• Extrait de page:
☆ ☆ ☆

On devait protéger les cultures des bêtes sauvages. On a donc
édifié une palissade de bois avec des rondins taillés en pointes.
Après la récolte, comme pour le reste, chacun met la main à la
pâte pour travailler les céréales. Pour faire de la farine, on se
met à plusieurs et on mouds les grains à la main en les écrasant
avec de grosses pierres. Il fallait mériter sa pitance ! Manger
n'était pas aussi simple qu'aujourd'hui. Il fallait beaucoup de
travail pour avoir un repas digne de ce nom. Mais au moins on savait
pourquoi on travaillait. Nos vies avaient plus de sens que dans nos
sociétés modernes où on le perd si souvent, le sens de la vie.
Pour nos yeux d'êtres humains du 21e siècle, la vie à la
préhistoire nous apparaît comme une lutte permanente pour la
survie, un combat de tous les jours contre la nature, les éléments
et les bêtes sauvages. Mais c'est parce qu'on nous la présente de
cette façon. Allez vivre à la campagne en cultivant votre potager
et en élevant quelques poules et chèvres, en faisant un peu
d'artisanat et de système D, et vous aurez une idée de la vie de
nos ancêtres préhistoriques. Ce n'est pas plus compliqué que ça !
La seule chose vraiment différente c'est qu'à l'époque les
prédateurs carnivores étaient plus nombreux que maintenant, mais
ils étaient certainement moins agressifs envers l'homme. Il fallait
s'en préserver mais les attaques n'étaient pas courantes. Les
humains n'étaient pas assez nombreux pour mettre une pression sur
l'habitat des animaux et leur ôter le pain de la bouche comme ce fut
le cas à d'autres époques et jusqu'à aujourd'hui.
Et
bien sûr dans ces temps anciens on n'avait pas d'argent. A quoi bon
avoir une monnaie d'échange quand il n'y avait rien à échanger ?

☆ ☆ ☆

Éléments du jeu de données:
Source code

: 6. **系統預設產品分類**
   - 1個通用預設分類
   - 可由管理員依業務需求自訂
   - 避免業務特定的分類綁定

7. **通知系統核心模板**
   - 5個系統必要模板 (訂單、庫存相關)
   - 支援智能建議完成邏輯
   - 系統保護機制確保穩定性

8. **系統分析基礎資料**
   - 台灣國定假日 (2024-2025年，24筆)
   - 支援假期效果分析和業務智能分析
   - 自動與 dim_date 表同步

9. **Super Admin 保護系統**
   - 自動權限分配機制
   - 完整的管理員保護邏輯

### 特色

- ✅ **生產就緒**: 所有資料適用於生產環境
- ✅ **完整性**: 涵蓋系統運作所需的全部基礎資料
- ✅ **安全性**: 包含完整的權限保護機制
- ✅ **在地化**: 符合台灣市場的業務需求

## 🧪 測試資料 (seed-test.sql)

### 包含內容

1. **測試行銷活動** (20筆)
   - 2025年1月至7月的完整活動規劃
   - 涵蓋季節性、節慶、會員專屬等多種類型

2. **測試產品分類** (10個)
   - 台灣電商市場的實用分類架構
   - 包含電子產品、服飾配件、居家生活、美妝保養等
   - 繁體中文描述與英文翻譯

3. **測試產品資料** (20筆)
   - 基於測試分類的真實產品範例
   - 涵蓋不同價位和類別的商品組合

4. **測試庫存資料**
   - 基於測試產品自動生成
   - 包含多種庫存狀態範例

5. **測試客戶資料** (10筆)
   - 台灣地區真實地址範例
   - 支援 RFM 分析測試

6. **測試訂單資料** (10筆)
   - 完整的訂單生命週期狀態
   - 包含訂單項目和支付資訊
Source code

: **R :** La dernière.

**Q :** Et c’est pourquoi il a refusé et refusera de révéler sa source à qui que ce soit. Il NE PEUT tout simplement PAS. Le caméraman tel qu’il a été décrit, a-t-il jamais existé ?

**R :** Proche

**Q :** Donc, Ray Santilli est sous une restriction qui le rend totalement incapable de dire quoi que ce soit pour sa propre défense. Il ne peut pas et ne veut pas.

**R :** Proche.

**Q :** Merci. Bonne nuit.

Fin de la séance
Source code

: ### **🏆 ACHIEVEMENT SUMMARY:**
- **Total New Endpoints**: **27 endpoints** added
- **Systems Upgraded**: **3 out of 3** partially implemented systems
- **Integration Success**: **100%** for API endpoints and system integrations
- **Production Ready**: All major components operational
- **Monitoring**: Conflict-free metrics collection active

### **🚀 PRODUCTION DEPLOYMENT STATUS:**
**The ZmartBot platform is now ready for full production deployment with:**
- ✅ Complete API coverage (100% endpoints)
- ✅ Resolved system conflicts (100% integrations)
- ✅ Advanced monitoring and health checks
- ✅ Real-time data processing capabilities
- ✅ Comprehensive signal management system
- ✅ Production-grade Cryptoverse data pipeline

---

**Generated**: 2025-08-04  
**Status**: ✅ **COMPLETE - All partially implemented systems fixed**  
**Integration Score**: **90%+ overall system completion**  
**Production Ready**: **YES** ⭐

☆ ☆ ☆

• Consigne A:
Recopiez le passage du texte sur la vie préhistorique allant de « La seule chose » à « et jusqu'à aujourd'hui. ».
• Consigne B:
Prolongez le texte sur la vie préhistorique au-delà de sa dernière phrase.

• Réponse attendue A:
La seule chose vraiment différente c'est qu'à l'époque les
prédateurs carnivores étaient plus nombreux que maintenant, mais
ils étaient certainement moins agressifs envers l'homme. Il fallait
s'en préserver mais les attaques n'étaient pas courantes. Les
humains n'étaient pas assez nombreux pour mettre une pression sur
l'habitat des animaux et leur ôter le pain de la bouche comme ce fut
le cas à d'autres époques et jusqu'à aujourd'hui.

• Réponse attendue B:
A l'intérieur du clan quasiment tout appartenait au clan, les
maisons étaient communes, les cultures et les bêtes aussi. La terre
n'appartenait à personne. On ne faisait que l'occuper
collectivement. Ce n'est pas qu'il n'y avait pas de propriété
privée. Celui qui se fabriquait un outil pouvait en revendiquer la
propriété. Mais ça ne s'appliquait qu'à des objets faits de ses
mains, ou offerts de main en main. Dans ce sens il pouvait y avoir
des échanges, des trocs. Mais ces trocs n'étaient pas codifiés
avec des valeurs précises et des obligations de contrepartie. C'est
quand deux clans se rencontraient que des échanges pouvaient receler
plus d'enjeu et s'apparenter davantage à du commerce. Mais ça
n'avait pas l'ampleur du système économique et monétaire actuel.
Lorsque je discute de ce sujet, je répète souvent que l'argent est
un outil que l'homme a créé pour se faciliter la vie, mais
qu'aujourd'hui le créateur se retrouve dominé par sa création.
Comment se fait-il que la vie de milliards d'êtres humains soit
directement influencée par le pouvoir de l'argent ? L'argent
est une puissance qui peut faire et défaire des vies. Cependant
quand je dis ça ce n'est pas tout à fait vrai. L'argent n'est qu'un
moyen, comme n'importe quel outil. S'il se retrouve aujourd'hui avec
une telle influence et un tel pouvoir, c'est parce qu'il est utilisé
par des hommes qui se sont arrogé ce pouvoir. J'entends parfois ça
et là des personnes qui travaillent dans les domaines de la
spiritualité et du bien-être dire que l'argent est une énergie
comme les autres qu'il faut juste savoir respecter et utiliser. Ce
n'est pas faux. Comme n'importe quel outil, tout dépend ce qu'on en
fait. Au moyen-âge il était courant de détourner les pacifiques
outils des paysans pour en faire des armes : le fléau par
exemple. Ce simple bâton articulé destiné au battage des céréales
a été dévoyé pour en faire une redoutable arme contondante. Pour
l'argent c'est la même chose. A l'origine c'est un ingénieux
système qui permet de faire des échanges via des intermédiaires.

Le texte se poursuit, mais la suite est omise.